Military personnel who receive cognitive behavioral therapy (CBT) in the short-term may reduce their probability of attempting suicide, according to a recent research from the University of Texas Health Science Center San Antonio (UTHSCSA). The study conducted at Fort Carson, Colo, focused on patients already at risk or who had attempted suicide before and revealed the effectiveness of the therapy.
For two years, UTHSCSA researchers analyzed data of 152 active-duty soldiers who were classified as high risk or who had already tried to kill themselves. Patients received CBT in order to prevent future suicide attempts with researchers assessing this method’s effectiveness, observing that patients who received CBT were 60% less likely to commit suicide than soldiers who underwent the standard treatment.
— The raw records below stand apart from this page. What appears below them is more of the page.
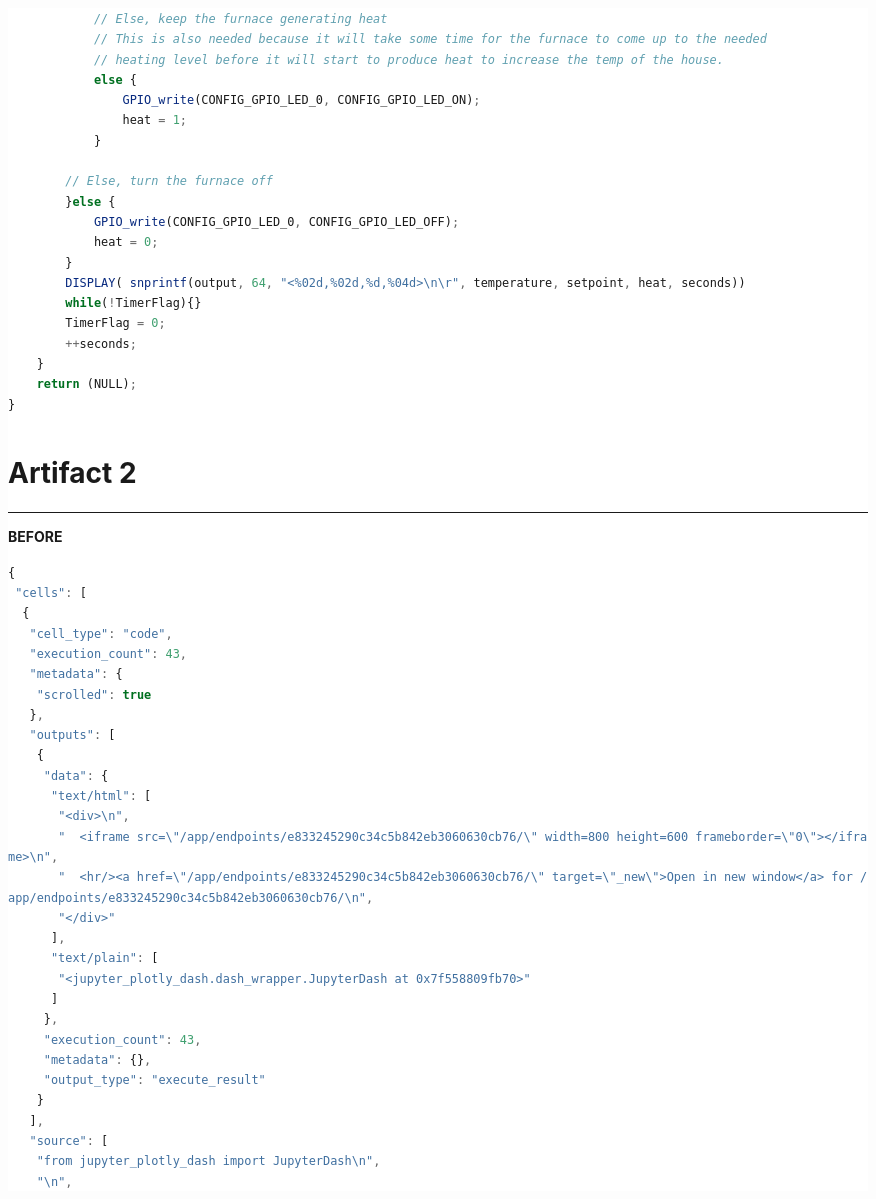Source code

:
 ```js
            // Else, keep the furnace generating heat
            // This is also needed because it will take some time for the furnace to come up to the needed
            // heating level before it will start to produce heat to increase the temp of the house.
            else {
                GPIO_write(CONFIG_GPIO_LED_0, CONFIG_GPIO_LED_ON);
                heat = 1;
            }
           
        // Else, turn the furnace off
        }else {
            GPIO_write(CONFIG_GPIO_LED_0, CONFIG_GPIO_LED_OFF);
            heat = 0;
        }
        DISPLAY( snprintf(output, 64, "<%02d,%02d,%d,%04d>\n\r", temperature, setpoint, heat, seconds))
        while(!TimerFlag){}
        TimerFlag = 0;
        ++seconds;
    }
    return (NULL);
}

```

# Artifact 2

***

**BEFORE**
```js
{
 "cells": [
  {
   "cell_type": "code",
   "execution_count": 43,
   "metadata": {
    "scrolled": true
   },
   "outputs": [
    {
     "data": {
      "text/html": [
       "<div>\n",
       "  <iframe src=\"/app/endpoints/e833245290c34c5b842eb3060630cb76/\" width=800 height=600 frameborder=\"0\"></iframe>\n",
       "  <hr/><a href=\"/app/endpoints/e833245290c34c5b842eb3060630cb76/\" target=\"_new\">Open in new window</a> for /app/endpoints/e833245290c34c5b842eb3060630cb76/\n",
       "</div>"
      ],
      "text/plain": [
       "<jupyter_plotly_dash.dash_wrapper.JupyterDash at 0x7f558809fb70>"
      ]
     },
     "execution_count": 43,
     "metadata": {},
     "output_type": "execute_result"
    }
   ],
   "source": [
    "from jupyter_plotly_dash import JupyterDash\n",
    "\n",
```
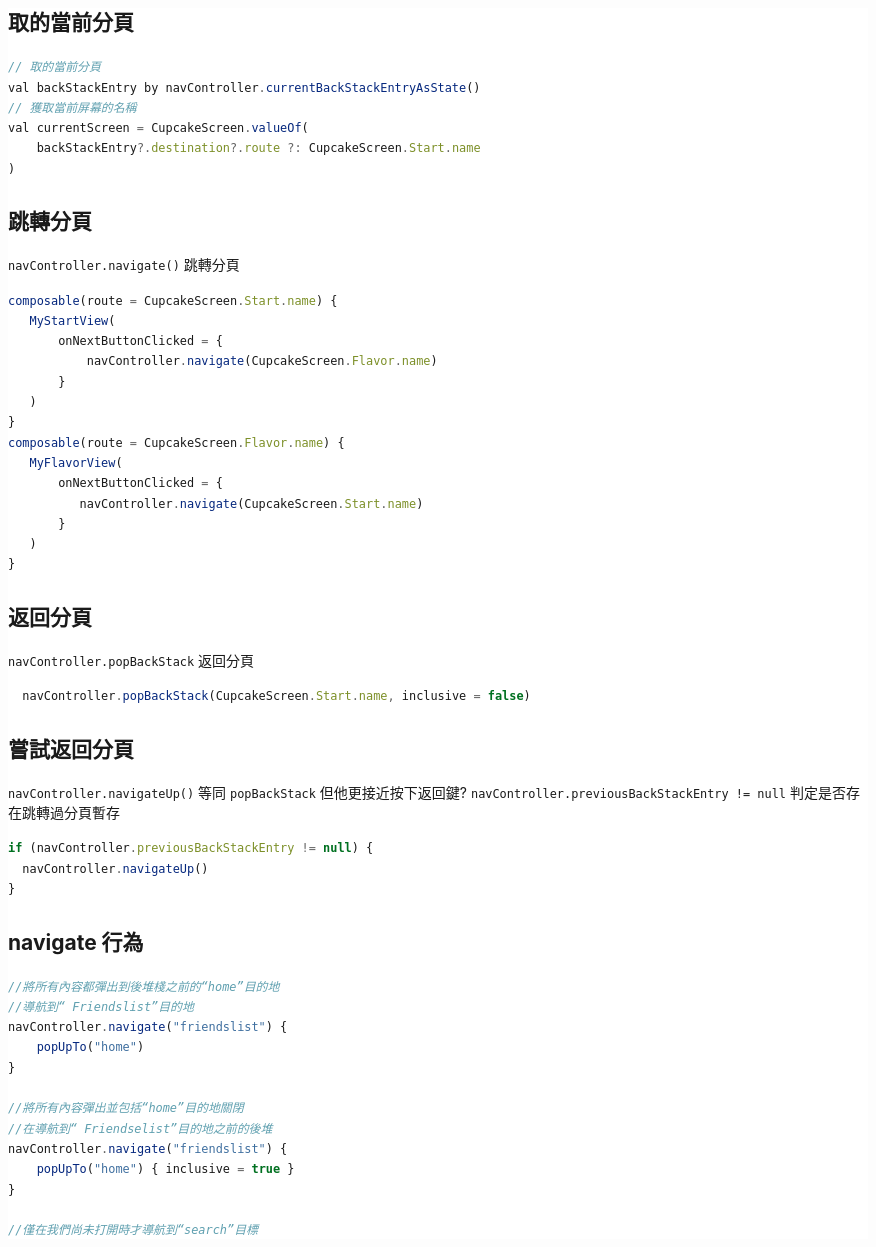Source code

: ## 取的當前分頁

```js
// 取的當前分頁
val backStackEntry by navController.currentBackStackEntryAsState()
// 獲取當前屏幕的名稱
val currentScreen = CupcakeScreen.valueOf(
    backStackEntry?.destination?.route ?: CupcakeScreen.Start.name
)
```

## 跳轉分頁

`navController.navigate()` 跳轉分頁
```js
composable(route = CupcakeScreen.Start.name) {
   MyStartView(
       onNextButtonClicked = {
           navController.navigate(CupcakeScreen.Flavor.name)
       }
   )
}
composable(route = CupcakeScreen.Flavor.name) {
   MyFlavorView(
       onNextButtonClicked = { 
          navController.navigate(CupcakeScreen.Start.name) 
       }
   )
}
```

## 返回分頁

`navController.popBackStack` 返回分頁
```js
  navController.popBackStack(CupcakeScreen.Start.name, inclusive = false)
```

## 嘗試返回分頁

`navController.navigateUp()` 等同 `popBackStack` 但他更接近按下返回鍵?
`navController.previousBackStackEntry != null` 判定是否存在跳轉過分頁暫存

```js
if (navController.previousBackStackEntry != null) {
  navController.navigateUp() 
}
```

## navigate 行為
```js
//將所有內容都彈出到後堆棧之前的“home”目的地
//導航到“ Friendslist”目的地
navController.navigate("friendslist") {
    popUpTo("home")
}

//將所有內容彈出並包括“home”目的地關閉
//在導航到“ Friendselist”目的地之前的後堆
navController.navigate("friendslist") {
    popUpTo("home") { inclusive = true }
}

//僅在我們尚未打開時才導航到“search”目標
```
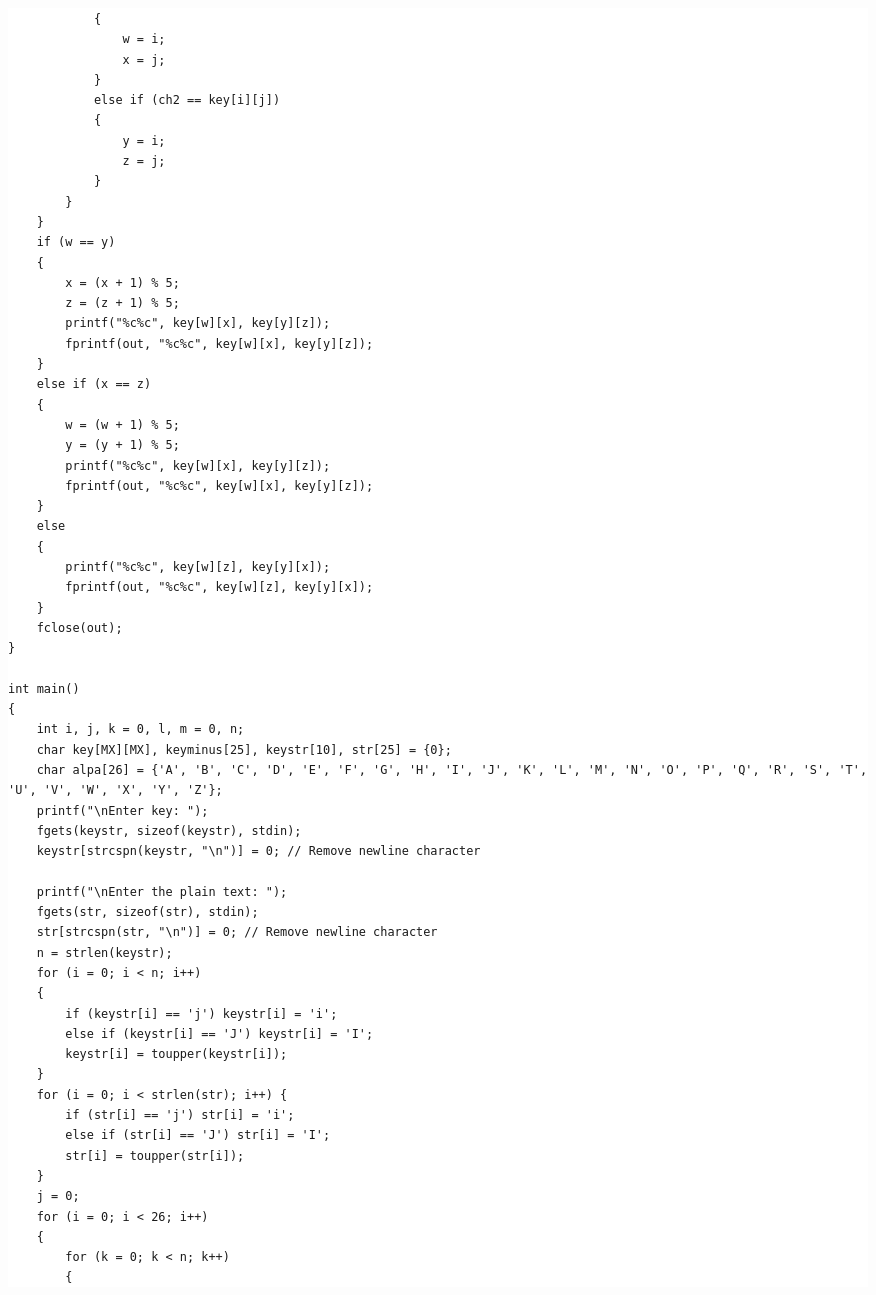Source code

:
 ```
            {
                w = i;
                x = j;
            }
            else if (ch2 == key[i][j])
            {
                y = i;
                z = j;
            }
        }
    }
    if (w == y)
    {
        x = (x + 1) % 5;
        z = (z + 1) % 5;
        printf("%c%c", key[w][x], key[y][z]);
        fprintf(out, "%c%c", key[w][x], key[y][z]);
    } 
    else if (x == z) 
    {
        w = (w + 1) % 5;
        y = (y + 1) % 5;
        printf("%c%c", key[w][x], key[y][z]);
        fprintf(out, "%c%c", key[w][x], key[y][z]);
    } 
    else 
    {
        printf("%c%c", key[w][z], key[y][x]);
        fprintf(out, "%c%c", key[w][z], key[y][x]);
    }
    fclose(out);
}

int main() 
{
    int i, j, k = 0, l, m = 0, n;
    char key[MX][MX], keyminus[25], keystr[10], str[25] = {0};
    char alpa[26] = {'A', 'B', 'C', 'D', 'E', 'F', 'G', 'H', 'I', 'J', 'K', 'L', 'M', 'N', 'O', 'P', 'Q', 'R', 'S', 'T', 'U', 'V', 'W', 'X', 'Y', 'Z'};
    printf("\nEnter key: ");
    fgets(keystr, sizeof(keystr), stdin);
    keystr[strcspn(keystr, "\n")] = 0; // Remove newline character

    printf("\nEnter the plain text: ");
    fgets(str, sizeof(str), stdin);
    str[strcspn(str, "\n")] = 0; // Remove newline character
    n = strlen(keystr);
    for (i = 0; i < n; i++) 
    {
        if (keystr[i] == 'j') keystr[i] = 'i';
        else if (keystr[i] == 'J') keystr[i] = 'I';
        keystr[i] = toupper(keystr[i]);
    }
    for (i = 0; i < strlen(str); i++) {
        if (str[i] == 'j') str[i] = 'i';
        else if (str[i] == 'J') str[i] = 'I';
        str[i] = toupper(str[i]);
    }
    j = 0;
    for (i = 0; i < 26; i++)
    {
        for (k = 0; k < n; k++)
        {
```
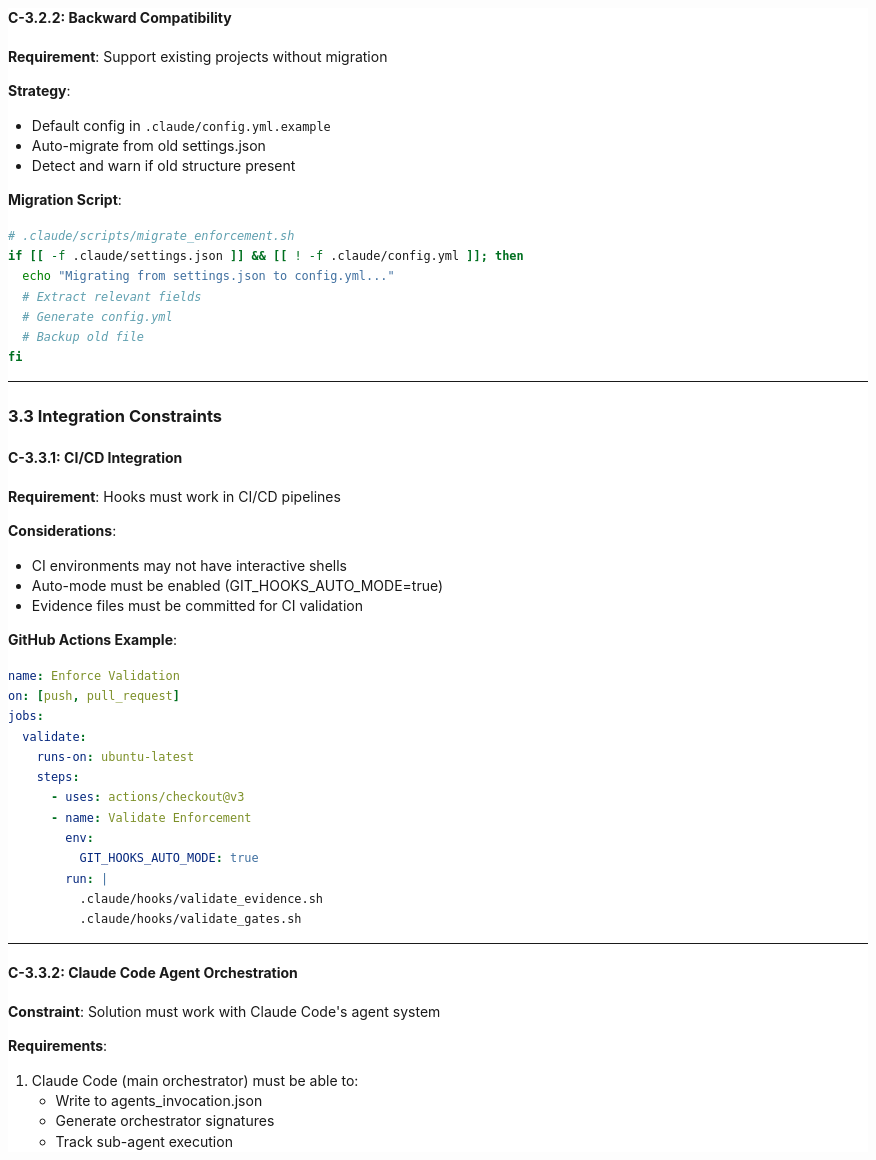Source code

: 
#### C-3.2.2: Backward Compatibility
**Requirement**: Support existing projects without migration

**Strategy**:
- Default config in `.claude/config.yml.example`
- Auto-migrate from old settings.json
- Detect and warn if old structure present

**Migration Script**:
```bash
# .claude/scripts/migrate_enforcement.sh
if [[ -f .claude/settings.json ]] && [[ ! -f .claude/config.yml ]]; then
  echo "Migrating from settings.json to config.yml..."
  # Extract relevant fields
  # Generate config.yml
  # Backup old file
fi
```

---

### 3.3 Integration Constraints

#### C-3.3.1: CI/CD Integration
**Requirement**: Hooks must work in CI/CD pipelines

**Considerations**:
- CI environments may not have interactive shells
- Auto-mode must be enabled (GIT_HOOKS_AUTO_MODE=true)
- Evidence files must be committed for CI validation

**GitHub Actions Example**:
```yaml
name: Enforce Validation
on: [push, pull_request]
jobs:
  validate:
    runs-on: ubuntu-latest
    steps:
      - uses: actions/checkout@v3
      - name: Validate Enforcement
        env:
          GIT_HOOKS_AUTO_MODE: true
        run: |
          .claude/hooks/validate_evidence.sh
          .claude/hooks/validate_gates.sh
```

---

#### C-3.3.2: Claude Code Agent Orchestration
**Constraint**: Solution must work with Claude Code's agent system

**Requirements**:
1. Claude Code (main orchestrator) must be able to:
   - Write to agents_invocation.json
   - Generate orchestrator signatures
   - Track sub-agent execution
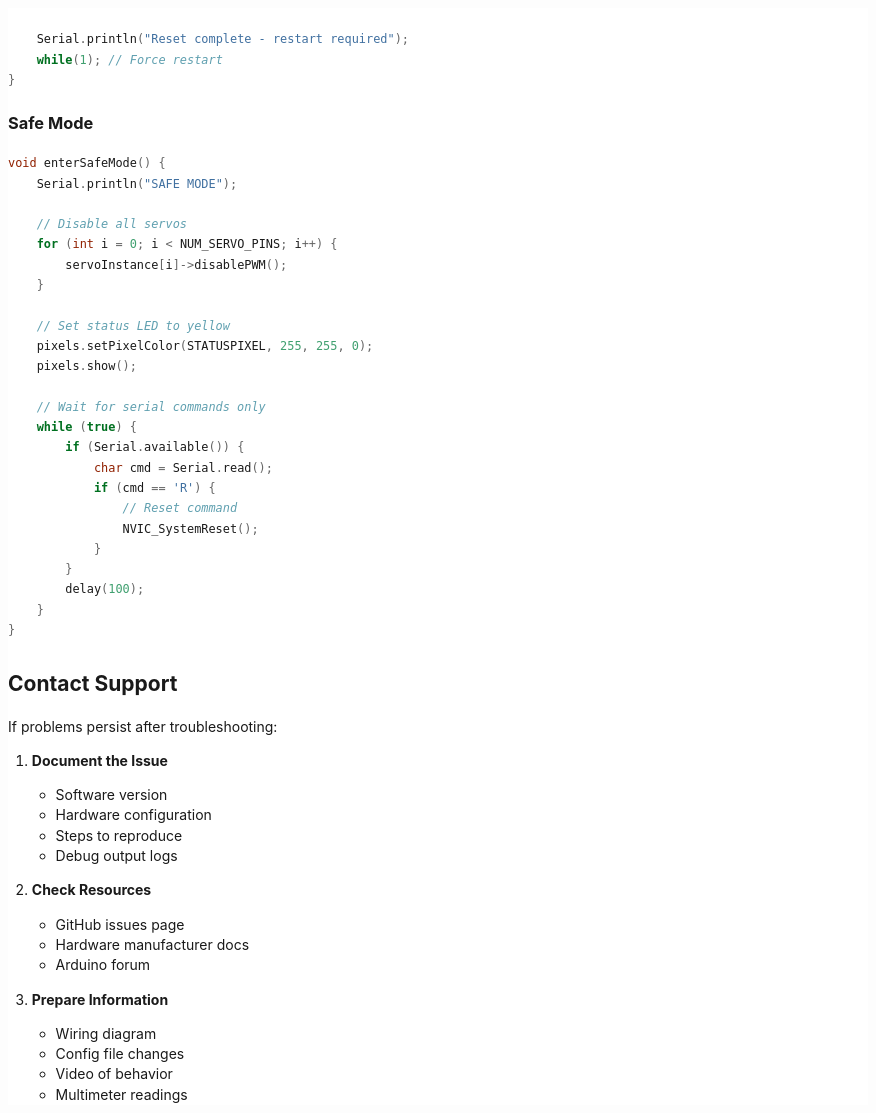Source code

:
 ```cpp
    
    Serial.println("Reset complete - restart required");
    while(1); // Force restart
}
```

### Safe Mode

```cpp
void enterSafeMode() {
    Serial.println("SAFE MODE");
    
    // Disable all servos
    for (int i = 0; i < NUM_SERVO_PINS; i++) {
        servoInstance[i]->disablePWM();
    }
    
    // Set status LED to yellow
    pixels.setPixelColor(STATUSPIXEL, 255, 255, 0);
    pixels.show();
    
    // Wait for serial commands only
    while (true) {
        if (Serial.available()) {
            char cmd = Serial.read();
            if (cmd == 'R') {
                // Reset command
                NVIC_SystemReset();
            }
        }
        delay(100);
    }
}
```

## Contact Support

If problems persist after troubleshooting:

1. **Document the Issue**
   - Software version
   - Hardware configuration
   - Steps to reproduce
   - Debug output logs

2. **Check Resources**
   - GitHub issues page
   - Hardware manufacturer docs
   - Arduino forum

3. **Prepare Information**
   - Wiring diagram
   - Config file changes
   - Video of behavior
   - Multimeter readings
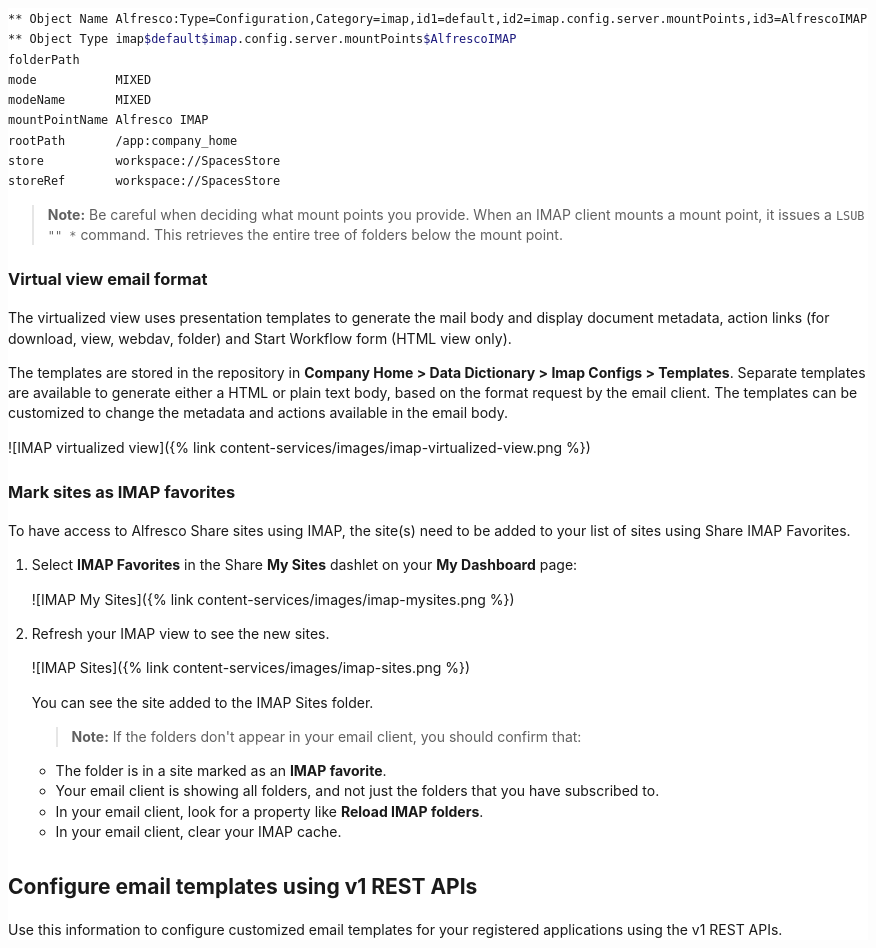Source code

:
 ```bash
** Object Name Alfresco:Type=Configuration,Category=imap,id1=default,id2=imap.config.server.mountPoints,id3=AlfrescoIMAP
** Object Type imap$default$imap.config.server.mountPoints$AlfrescoIMAP
folderPath
mode           MIXED
modeName       MIXED
mountPointName Alfresco IMAP
rootPath       /app:company_home
store          workspace://SpacesStore
storeRef       workspace://SpacesStore
```

> **Note:** Be careful when deciding what mount points you provide. When an IMAP client mounts a mount point, it issues a `LSUB "" *` command. This retrieves the entire tree of folders below the mount point.

### Virtual view email format

The virtualized view uses presentation templates to generate the mail body and display document metadata, action links (for download, view, webdav, folder) and Start Workflow form (HTML view only).

The templates are stored in the repository in **Company Home > Data Dictionary > Imap Configs > Templates**. Separate templates are available to generate either a HTML or plain text body, based on the format request by the email client. The templates can be customized to change the metadata and actions available in the email body.

![IMAP virtualized view]({% link content-services/images/imap-virtualized-view.png %})

### Mark sites as IMAP favorites

To have access to Alfresco Share sites using IMAP, the site(s) need to be added to your list of sites using Share IMAP Favorites.

1. Select **IMAP Favorites** in the Share **My Sites** dashlet on your **My Dashboard** page:

    ![IMAP My Sites]({% link content-services/images/imap-mysites.png %})

2. Refresh your IMAP view to see the new sites.

    ![IMAP Sites]({% link content-services/images/imap-sites.png %})

    You can see the site added to the IMAP Sites folder.

    > **Note:** If the folders don't appear in your email client, you should confirm that:

    * The folder is in a site marked as an **IMAP favorite**.
    * Your email client is showing all folders, and not just the folders that you have subscribed to.
    * In your email client, look for a property like **Reload IMAP folders**.
    * In your email client, clear your IMAP cache.

## Configure email templates using v1 REST APIs

Use this information to configure customized email templates for your registered applications using the v1 REST APIs.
The findings of the study entitled “Brief Cognitive-Behavioral Therapy Effects on Post-Treatment Suicide Attempts in a Military Sample: Results of a Randomized Clinical Trial With 2-Year Follow-Up,” which were recently published in The American Journal of Psychiatry, are especially important since the number of active-duty service members who were diagnosed with psychiatric conditions increased over 60% during the Iraq and Afghanistan war, as well as suicide and suicide attempts.
“The significant increase in military suicides over the past decade is a national tragedy,” said the co-investigator on the study, Alan Peterson, PhD, a professor of psychiatry in the School of Medicine at the UT Health Science Center San Antonio and director of the military Consortium STRONG STAR. “The Department of Defense has responded by investing significant resources into military suicide research, and the findings from this study may be the most important and most hopeful to date. To see a 60 percent reduction in suicide attempts among at-risk active-duty soldiers after a brief intervention is truly exciting.”
The president of the University of Memphis, M. David Rudd, PhD, co-led the study and stated that he expects the results to improve the lives of American soldiers. The clinical psychologist at the University of Utah and executive director of the National Center for Veterans Studies, Craig Bryan, Psy.D., who also co-led the study added that “the treatment is focused on how to manage stress more effectively, how to think in more helpful ways and how to remember what is meaningful in life. In essence, the soldier learns how to live a life worth living in a very short period of time.”
“This landmark achievement is the result of several years’ effort by researchers at three universities, the Department of Defense and an exceptional team of Army behavioral health providers at Fort Carson,” continued Bryan. “Most importantly, we extend our sincere gratitude to those soldiers who volunteered to participate in this study. Although these soldiers did not know if they would personally benefit from participation, they nonetheless volunteered with the hope that the outcome would benefit other soldiers and service members. I think we can confidently say that they have achieved their objective.”
In addition to Peterson, Bryan and Rudd, other authors include Stacey Young-McCaughan, RN, PhD, and Jim Mintz, PhD, who are researchers from the STRONG STAR Consortium. The international research group funded the study, with funds from its program focused on the development and examination of diagnosis, prevention and treatment methods for combat-related post-traumatic stress disorder and diseases associated with it.